Thanks a lot for the interweave fix! :heart_eyes:
Regarding the Windows tests: If they cause so much trouble and additional complexity, maybe we should just drop them completely? Edit: Meh, I now remember there were quite a few problems with MSVC, which required code changes in fplus. Not having test coverage for those would also not be too nice. : /
On a test branch, I reproduced the segfault with a minimal example:
TEST_CASE("show_versions - std_thread")
{
auto t = std::thread([]() { });
t.join();
}
TEST_CASE("show_versions - std_async")
{
auto handle = std::async(std::launch::async, []() { return 1; });
handle.get();
}
...
2/3 Test #2: show_versions - std_thread ....... Passed 0.17 sec
3/3 Test #3: show_versions - std_async ........***Exception: SegFault 0.29 sec
On a test branch, I reproduced the segfault with a minimal example:
Wow, well done!
The next step to be able to gather more feedback from other users would be to set up a very simple repository. It would contain:
#include ...
int main()
{
auto handle = std::async(std::launch::async, []() { return 1; });
handle.get();
}
and it would compile and run this in CI. What do you think? I think I will try it (or you can if you are impatient to see the result: I cannot do it before this afternoon).
The advantage of this version is that if it does not fail, we could then add doctest, and see if the combination doctest + thread is the cause of the issue
Good idea, thanks, and no hurry. ☺️
Ok, it can be reproduced with the simplest possible async code!
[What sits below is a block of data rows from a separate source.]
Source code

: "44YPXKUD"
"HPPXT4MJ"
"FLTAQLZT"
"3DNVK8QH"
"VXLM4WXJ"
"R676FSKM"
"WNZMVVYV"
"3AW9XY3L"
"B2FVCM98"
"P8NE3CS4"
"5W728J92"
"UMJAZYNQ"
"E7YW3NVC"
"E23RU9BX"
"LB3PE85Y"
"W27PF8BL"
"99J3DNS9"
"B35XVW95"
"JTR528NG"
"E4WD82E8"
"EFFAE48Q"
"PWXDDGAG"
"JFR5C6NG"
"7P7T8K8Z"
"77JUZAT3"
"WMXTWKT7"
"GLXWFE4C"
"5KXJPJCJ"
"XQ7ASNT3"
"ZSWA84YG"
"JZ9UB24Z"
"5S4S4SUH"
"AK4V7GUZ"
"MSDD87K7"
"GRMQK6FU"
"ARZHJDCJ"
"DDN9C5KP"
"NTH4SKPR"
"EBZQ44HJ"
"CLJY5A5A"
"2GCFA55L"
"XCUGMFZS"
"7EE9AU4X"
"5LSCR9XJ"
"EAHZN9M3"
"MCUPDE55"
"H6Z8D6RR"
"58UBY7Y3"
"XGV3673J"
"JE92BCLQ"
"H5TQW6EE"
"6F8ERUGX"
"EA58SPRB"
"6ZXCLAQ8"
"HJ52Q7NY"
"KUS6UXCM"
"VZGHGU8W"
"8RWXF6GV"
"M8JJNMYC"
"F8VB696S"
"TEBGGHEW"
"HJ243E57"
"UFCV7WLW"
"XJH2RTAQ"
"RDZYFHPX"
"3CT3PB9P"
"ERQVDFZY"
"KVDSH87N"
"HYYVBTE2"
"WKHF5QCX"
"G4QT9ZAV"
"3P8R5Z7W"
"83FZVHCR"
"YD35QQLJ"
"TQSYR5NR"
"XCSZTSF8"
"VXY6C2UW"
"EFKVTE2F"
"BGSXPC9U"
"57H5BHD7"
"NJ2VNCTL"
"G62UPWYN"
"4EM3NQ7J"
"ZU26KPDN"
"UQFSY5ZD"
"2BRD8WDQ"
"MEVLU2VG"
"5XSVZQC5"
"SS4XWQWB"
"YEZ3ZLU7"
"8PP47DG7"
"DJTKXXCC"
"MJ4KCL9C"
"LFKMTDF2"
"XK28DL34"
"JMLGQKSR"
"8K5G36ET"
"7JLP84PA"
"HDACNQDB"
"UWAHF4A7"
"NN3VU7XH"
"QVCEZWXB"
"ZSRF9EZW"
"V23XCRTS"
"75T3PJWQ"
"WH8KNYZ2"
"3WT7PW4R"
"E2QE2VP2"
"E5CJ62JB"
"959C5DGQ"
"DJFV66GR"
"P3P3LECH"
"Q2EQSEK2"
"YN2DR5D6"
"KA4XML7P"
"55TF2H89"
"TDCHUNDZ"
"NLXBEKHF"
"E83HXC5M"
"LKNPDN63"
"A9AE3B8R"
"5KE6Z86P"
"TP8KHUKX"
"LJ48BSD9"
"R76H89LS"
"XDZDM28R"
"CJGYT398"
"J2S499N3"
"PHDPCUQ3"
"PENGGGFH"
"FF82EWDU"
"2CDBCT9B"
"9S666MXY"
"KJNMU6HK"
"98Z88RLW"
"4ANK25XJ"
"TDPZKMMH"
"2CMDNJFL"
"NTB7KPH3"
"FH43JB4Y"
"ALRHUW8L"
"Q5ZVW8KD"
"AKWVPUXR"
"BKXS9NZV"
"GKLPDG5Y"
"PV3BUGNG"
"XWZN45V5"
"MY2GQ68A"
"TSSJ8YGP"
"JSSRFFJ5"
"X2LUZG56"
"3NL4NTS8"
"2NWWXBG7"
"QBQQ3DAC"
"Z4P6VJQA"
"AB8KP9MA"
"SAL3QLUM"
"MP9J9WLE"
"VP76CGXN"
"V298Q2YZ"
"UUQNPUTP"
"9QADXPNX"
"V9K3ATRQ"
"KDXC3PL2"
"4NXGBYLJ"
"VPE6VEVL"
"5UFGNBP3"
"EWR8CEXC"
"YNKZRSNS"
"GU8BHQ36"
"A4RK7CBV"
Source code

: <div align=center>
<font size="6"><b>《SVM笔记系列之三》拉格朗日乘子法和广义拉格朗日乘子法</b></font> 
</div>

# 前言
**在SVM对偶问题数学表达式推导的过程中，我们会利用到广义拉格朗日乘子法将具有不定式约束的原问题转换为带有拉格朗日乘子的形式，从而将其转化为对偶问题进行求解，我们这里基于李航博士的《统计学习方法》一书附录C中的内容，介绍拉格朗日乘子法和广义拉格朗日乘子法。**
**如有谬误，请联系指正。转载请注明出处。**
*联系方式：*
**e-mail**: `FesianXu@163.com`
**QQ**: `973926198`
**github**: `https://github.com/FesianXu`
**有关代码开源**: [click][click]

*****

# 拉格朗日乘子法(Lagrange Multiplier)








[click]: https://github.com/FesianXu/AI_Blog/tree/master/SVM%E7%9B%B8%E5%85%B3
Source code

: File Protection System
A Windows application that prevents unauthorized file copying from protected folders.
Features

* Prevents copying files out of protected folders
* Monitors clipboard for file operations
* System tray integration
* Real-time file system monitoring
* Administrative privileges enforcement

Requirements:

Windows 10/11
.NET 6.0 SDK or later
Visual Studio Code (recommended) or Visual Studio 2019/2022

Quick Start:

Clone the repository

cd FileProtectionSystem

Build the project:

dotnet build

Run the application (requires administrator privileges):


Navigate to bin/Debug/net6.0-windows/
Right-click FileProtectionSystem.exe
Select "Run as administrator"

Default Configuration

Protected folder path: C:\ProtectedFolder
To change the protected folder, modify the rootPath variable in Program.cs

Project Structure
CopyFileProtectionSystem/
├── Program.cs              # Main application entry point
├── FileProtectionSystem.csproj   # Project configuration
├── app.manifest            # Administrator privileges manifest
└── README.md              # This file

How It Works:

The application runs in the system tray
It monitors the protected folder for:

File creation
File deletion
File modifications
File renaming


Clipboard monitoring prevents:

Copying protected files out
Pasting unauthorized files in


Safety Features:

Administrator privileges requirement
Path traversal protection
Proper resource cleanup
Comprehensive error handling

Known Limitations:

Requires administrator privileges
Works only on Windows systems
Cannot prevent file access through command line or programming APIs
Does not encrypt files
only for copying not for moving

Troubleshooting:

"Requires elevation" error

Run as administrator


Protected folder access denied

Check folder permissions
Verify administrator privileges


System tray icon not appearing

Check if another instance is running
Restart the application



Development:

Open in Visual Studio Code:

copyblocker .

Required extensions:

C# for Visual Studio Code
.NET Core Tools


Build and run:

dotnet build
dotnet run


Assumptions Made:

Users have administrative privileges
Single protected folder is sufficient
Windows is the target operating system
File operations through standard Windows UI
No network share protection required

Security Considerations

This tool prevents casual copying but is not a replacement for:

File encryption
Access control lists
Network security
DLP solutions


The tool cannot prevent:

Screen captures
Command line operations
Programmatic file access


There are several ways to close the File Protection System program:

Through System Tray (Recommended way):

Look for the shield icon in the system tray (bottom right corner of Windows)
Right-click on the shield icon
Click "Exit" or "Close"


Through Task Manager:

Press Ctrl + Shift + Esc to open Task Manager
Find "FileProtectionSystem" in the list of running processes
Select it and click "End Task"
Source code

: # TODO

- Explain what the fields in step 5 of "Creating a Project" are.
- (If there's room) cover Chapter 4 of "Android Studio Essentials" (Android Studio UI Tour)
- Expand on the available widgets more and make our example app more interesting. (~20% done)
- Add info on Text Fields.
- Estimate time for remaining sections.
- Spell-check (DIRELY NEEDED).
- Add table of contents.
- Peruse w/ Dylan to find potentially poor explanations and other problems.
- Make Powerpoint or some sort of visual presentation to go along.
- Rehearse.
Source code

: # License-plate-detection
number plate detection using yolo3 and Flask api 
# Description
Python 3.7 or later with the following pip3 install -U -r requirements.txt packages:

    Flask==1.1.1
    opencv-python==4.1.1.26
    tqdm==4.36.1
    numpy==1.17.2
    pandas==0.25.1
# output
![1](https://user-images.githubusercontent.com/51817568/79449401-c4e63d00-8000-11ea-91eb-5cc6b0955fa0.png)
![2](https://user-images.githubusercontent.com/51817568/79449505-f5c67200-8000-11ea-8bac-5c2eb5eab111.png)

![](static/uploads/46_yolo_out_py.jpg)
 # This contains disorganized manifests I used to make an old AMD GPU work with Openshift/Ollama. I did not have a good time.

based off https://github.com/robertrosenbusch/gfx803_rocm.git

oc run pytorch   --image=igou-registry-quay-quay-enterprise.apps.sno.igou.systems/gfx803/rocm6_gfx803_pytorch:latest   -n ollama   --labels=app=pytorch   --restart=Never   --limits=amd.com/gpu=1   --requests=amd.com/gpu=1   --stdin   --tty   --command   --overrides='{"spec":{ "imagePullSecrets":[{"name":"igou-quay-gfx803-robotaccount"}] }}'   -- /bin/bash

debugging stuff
Look at the comments on this SO question:
I think the bug was fixed - under my feet - by GitHub while I was reporting it to Stack Overflow. You may want to rerun the CI, it worked on my side
I am not lucky these days with compiler and platform bugs 🙃
Cool minimal example! Perhaps your great report made somebody fix the bug (silently).
Ah, no, it seems the work on the other issue happened before.
Yeah, not lucky indeed. :grimacing: We would have solved the problem too by simply doing nothing for a few days. :sloth:
Closing this issue, since the CI runner is fixed. :heavy_check_mark:
Thanks again for the nice collaboration. Situations like this (especially with long-term contributors like you) are what make maintaining an open-source project worthwhile for me. :heart:
https://github.com/Dobiasd/FunctionalPlus/actions/runs/9435686090/job/25989531257
Looks like something thread-related.